Incorrect pairing of direct homologous repeats during meiosis can result in non-allelic recombination. This reciprocal event leads to one gamete with duplication of the intervening sequence and one with deletion (Fig. 1a). Recombination between inverted homologous repeats results in inversion of the intervening sequence, which can disrupt gene function by inverting exons, or by disconnecting coding and regulatory regions (Fig. 1b). If the affected regions contain dosage-sensitive genes, the effect can range from mild to devastating, depending on the locus (Fig. 1c). Long reads enable assembly of repetitive regions and they can also be mapped more unambiguously than short reads, enabling precise characterisation of recombination breakpoints.

Fig. 2 Mechanism of the duplication-inverted triplication-duplication rearrangement

Elucidating the mechanism of complex genomic rearrangements with long reads

The duplication-inverted triplication-duplication structure (Fig. 2) is a class of complex genomic rearrangement that can lead to severe phenotypic consequences. Just two breakpoints can give rise to both duplicated and triplicated regions. To determine the mechanism that gives rise to the rearrangement it is necessary to i) distinguish between duplicated and triplicated regions, ii) identify breakpoint junctions and iii) identify any absence of heterozygosity (AOH) created by the event. We analysed a patient sample where the rearranged locus had previously been identified using array-CGH, but this method had given insufficient resolution to identify the duplicated regions and thus it had not been possible to ascertain the breakpoints (Fig. 3).

Fig. 3 PromethION sequence data showing AOH; copy number changes; structural variant calls

Fully characterising a duplication-inverted triplication-duplication on chromosome 14

We generated 16x of reads with an aligned read N50 of 15 kb. Reads were aligned against the hg38 reference using ngmlr and structural variants were detected by Sniffles. Copy number was estimated by comparing read depth at each position to control data and applying a correction factor for different amounts sequenced per sample. Sniffles detected 26,036 bp and 2,263 bp inversions (the latter as an inverted duplication) at the centromeric and telomeric ends of the locus respectively. In both cases one or more reads spanned the entire duplicated region. We determined both breakpoints and confirmed these by capillary sequencing. To identify AOH we called SNPs using bcftools and compared the density of heterozygous SNPs in the target sample against the controls – a moving average of 10 bins is plotted in the top panel of Fig. 3.

Fig. 4 Methylation of the MEG3 gene a) differential methylation in NA12878 b) AOH in the patient

Absence of the hyper-methylated paternal MEG3 allele in a patient genome

Over a 42 Mb region of chromosome 14, both of the patient’s chromosomes contain maternally inherited DNA. AOH in this region can affect gene dosing through the disruption of normal imprinting mechanisms.

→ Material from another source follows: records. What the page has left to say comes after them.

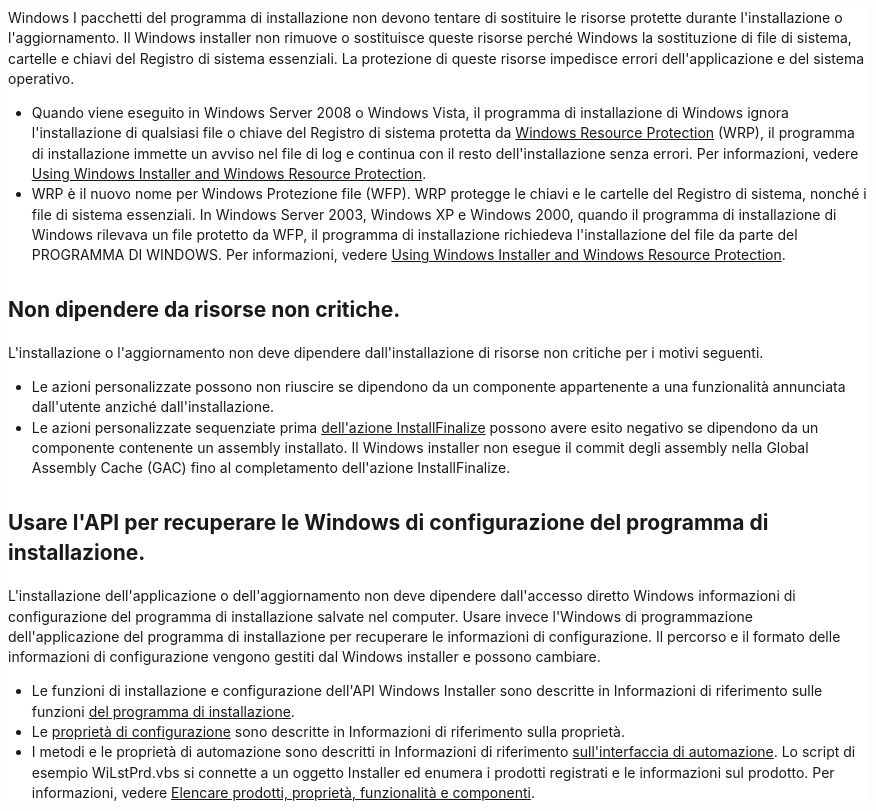 Windows I pacchetti del programma di installazione non devono tentare di sostituire le risorse protette durante l'installazione o l'aggiornamento. Il Windows installer non rimuove o sostituisce queste risorse perché Windows la sostituzione di file di sistema, cartelle e chiavi del Registro di sistema essenziali. La protezione di queste risorse impedisce errori dell'applicazione e del sistema operativo.

-   Quando viene eseguito in Windows Server 2008 o Windows Vista, il programma di installazione di Windows ignora l'installazione di qualsiasi file o chiave del Registro di sistema protetta da [Windows Resource Protection](../wfp/windows-resource-protection-portal.md) (WRP), il programma di installazione immette un avviso nel file di log e continua con il resto dell'installazione senza errori. Per informazioni, vedere [Using Windows Installer and Windows Resource Protection](windows-resource-protection-on-windows-vista.md).
-   WRP è il nuovo nome per Windows Protezione file (WFP). WRP protegge le chiavi e le cartelle del Registro di sistema, nonché i file di sistema essenziali. In Windows Server 2003, Windows XP e Windows 2000, quando il programma di installazione di Windows rilevava un file protetto da WFP, il programma di installazione richiedeva l'installazione del file da parte del PROGRAMMA DI WINDOWS. Per informazioni, vedere [Using Windows Installer and Windows Resource Protection](windows-resource-protection-on-windows-vista.md).

## <a name="do-not-depend-upon-non-critical-resources"></a>Non dipendere da risorse non critiche.

L'installazione o l'aggiornamento non deve dipendere dall'installazione di risorse non critiche per i motivi seguenti.

-   Le azioni personalizzate possono non riuscire se dipendono da un componente appartenente a una funzionalità annunciata dall'utente anziché dall'installazione.
-   Le azioni personalizzate sequenziate prima [dell'azione InstallFinalize](installfinalize-action.md) possono avere esito negativo se dipendono da un componente contenente un assembly installato. Il Windows installer non esegue il commit degli assembly nella Global Assembly Cache (GAC) fino al completamento dell'azione InstallFinalize.

## <a name="use-the-api-to-retrieve-windows-installer-configuration-information"></a>Usare l'API per recuperare le Windows di configurazione del programma di installazione.

L'installazione dell'applicazione o dell'aggiornamento non deve dipendere dall'accesso diretto Windows informazioni di configurazione del programma di installazione salvate nel computer. Usare invece l'Windows di programmazione dell'applicazione del programma di installazione per recuperare le informazioni di configurazione. Il percorso e il formato delle informazioni di configurazione vengono gestiti dal Windows installer e possono cambiare.

-   Le funzioni di installazione e configurazione dell'API Windows Installer sono descritte in Informazioni di riferimento sulle funzioni [del programma di installazione](installer-function-reference.md).
-   Le [proprietà di configurazione](property-reference.md) sono descritte in Informazioni di riferimento sulla proprietà.
-   I metodi e le proprietà di automazione sono descritti in Informazioni di riferimento [sull'interfaccia di automazione](automation-interface-reference.md). Lo script di esempio WiLstPrd.vbs si connette a un oggetto Installer ed enumera i prodotti registrati e le informazioni sul prodotto. Per informazioni, vedere [Elencare prodotti, proprietà, funzionalità e componenti](list-products-properties-features-and-components.md).
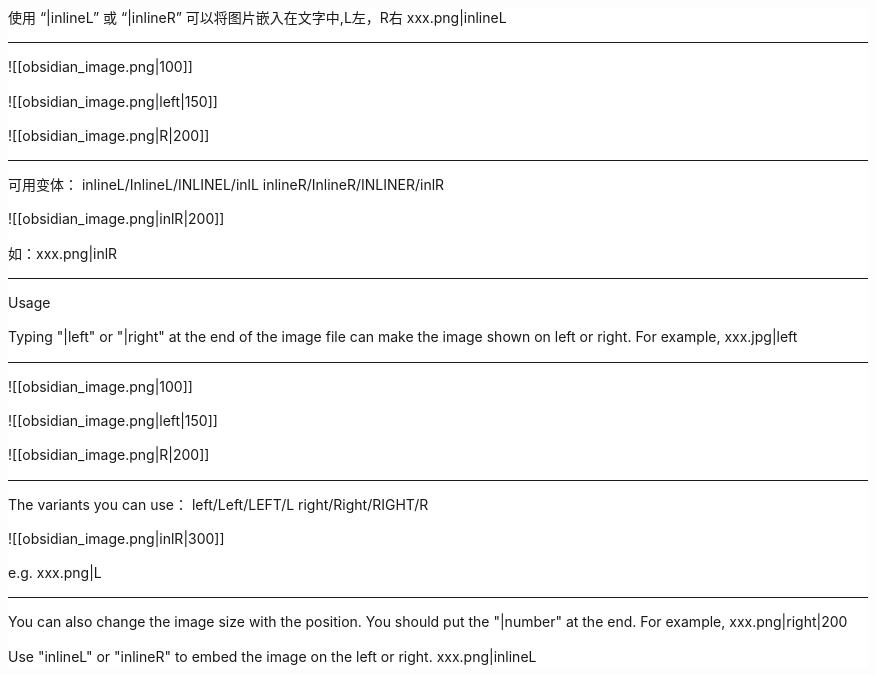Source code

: 使用 “|inlineL” 或 “|inlineR” 可以将图片嵌入在文字中,L左，R右
xxx.png|inlineL

---

![[obsidian_image.png|100]]

![[obsidian_image.png|left|150]]

![[obsidian_image.png|R|200]]

---
可用变体：
inlineL/InlineL/INLINEL/inlL
inlineR/InlineR/INLINER/inlR

![[obsidian_image.png|inlR|200]]

如：xxx.png|inlR

-------------------

Usage

Typing "|left" or "|right" at the end of the image file can make the image shown on left or right.
For example,
xxx.jpg|left

---

![[obsidian_image.png|100]]

![[obsidian_image.png|left|150]]

![[obsidian_image.png|R|200]]

---------------------------
The variants you can use：
left/Left/LEFT/L
right/Right/RIGHT/R

![[obsidian_image.png|inlR|300]]

e.g. xxx.png|L

---------------------------

You can also change the image size with the position. You should put the "|number" at the end.
For example,
xxx.png|right|200 

Use "inlineL" or "inlineR" to embed the image on the left or right.
xxx.png|inlineL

Reads aligning to the differentially methylated region of the MEG3 gene were first assigned to haplotypes using MarginPhase based on the phasing of single nucleotide variants. Next, methylation of CpG sites for each haplotype was assessed using Nanopolish and the average of the resulting log-likelihood ratios plotted for each site. A positive LLR indicates CpG methylation, while a negative LLR indicates CpG non-methylation. The control sample (Fig. 4a) shows the normal parent-of-origin specific methylation pattern, while the patient sample (Fig. 4b) lacks any hyper-methylated haplotype, a phenomenon termed loss of imprinting.